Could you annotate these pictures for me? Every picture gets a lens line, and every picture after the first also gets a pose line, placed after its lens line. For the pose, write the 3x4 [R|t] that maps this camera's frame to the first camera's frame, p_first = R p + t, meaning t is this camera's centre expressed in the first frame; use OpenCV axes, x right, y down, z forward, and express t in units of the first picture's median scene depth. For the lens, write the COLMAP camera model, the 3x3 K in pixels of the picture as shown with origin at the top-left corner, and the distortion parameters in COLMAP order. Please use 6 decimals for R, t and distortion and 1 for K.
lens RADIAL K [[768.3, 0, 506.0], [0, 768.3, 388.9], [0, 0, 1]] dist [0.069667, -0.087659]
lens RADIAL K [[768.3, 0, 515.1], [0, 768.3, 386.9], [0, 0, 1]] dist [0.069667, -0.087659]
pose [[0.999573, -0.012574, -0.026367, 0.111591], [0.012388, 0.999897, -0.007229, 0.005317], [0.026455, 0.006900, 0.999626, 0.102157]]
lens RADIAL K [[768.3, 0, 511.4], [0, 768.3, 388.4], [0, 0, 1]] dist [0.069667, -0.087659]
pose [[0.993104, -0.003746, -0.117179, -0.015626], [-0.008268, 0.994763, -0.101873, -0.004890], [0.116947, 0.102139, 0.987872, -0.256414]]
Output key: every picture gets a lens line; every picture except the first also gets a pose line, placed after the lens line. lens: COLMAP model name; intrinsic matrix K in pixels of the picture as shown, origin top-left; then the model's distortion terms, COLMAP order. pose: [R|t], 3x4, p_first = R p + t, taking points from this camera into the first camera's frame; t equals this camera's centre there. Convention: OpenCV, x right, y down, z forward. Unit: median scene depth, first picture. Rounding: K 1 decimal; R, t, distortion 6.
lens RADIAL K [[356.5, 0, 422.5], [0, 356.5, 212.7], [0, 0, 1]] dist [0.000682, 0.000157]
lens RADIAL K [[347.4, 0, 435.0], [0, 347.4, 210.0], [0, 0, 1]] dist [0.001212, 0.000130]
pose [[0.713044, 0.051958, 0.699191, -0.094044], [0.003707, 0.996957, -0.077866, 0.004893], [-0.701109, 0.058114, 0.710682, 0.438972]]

****************

* _Task prompt_
Please quote the data word for word, from its start up to and including the line that contains "0.006900, 0.999626, 0.102157]]".

* _Written answer_
Could you annotate these pictures for me? Every picture gets a lens line, and every picture after the first also gets a pose line, placed after its lens line. For the pose, write the 3x4 [R|t] that maps this camera's frame to the first camera's frame, p_first = R p + t, meaning t is this camera's centre expressed in the first frame; use OpenCV axes, x right, y down, z forward, and express t in units of the first picture's median scene depth. For the lens, write the COLMAP camera model, the 3x3 K in pixels of the picture as shown with origin at the top-left corner, and the distortion parameters in COLMAP order. Please use 6 decimals for R, t and distortion and 1 for K.
lens RADIAL K [[768.3, 0, 506.0], [0, 768.3, 388.9], [0, 0, 1]] dist [0.069667, -0.087659]
lens RADIAL K [[768.3, 0, 515.1], [0, 768.3, 386.9], [0, 0, 1]] dist [0.069667, -0.087659]
pose [[0.999573, -0.012574, -0.026367, 0.111591], [0.012388, 0.999897, -0.007229, 0.005317], [0.026455, 0.006900, 0.999626, 0.102157]]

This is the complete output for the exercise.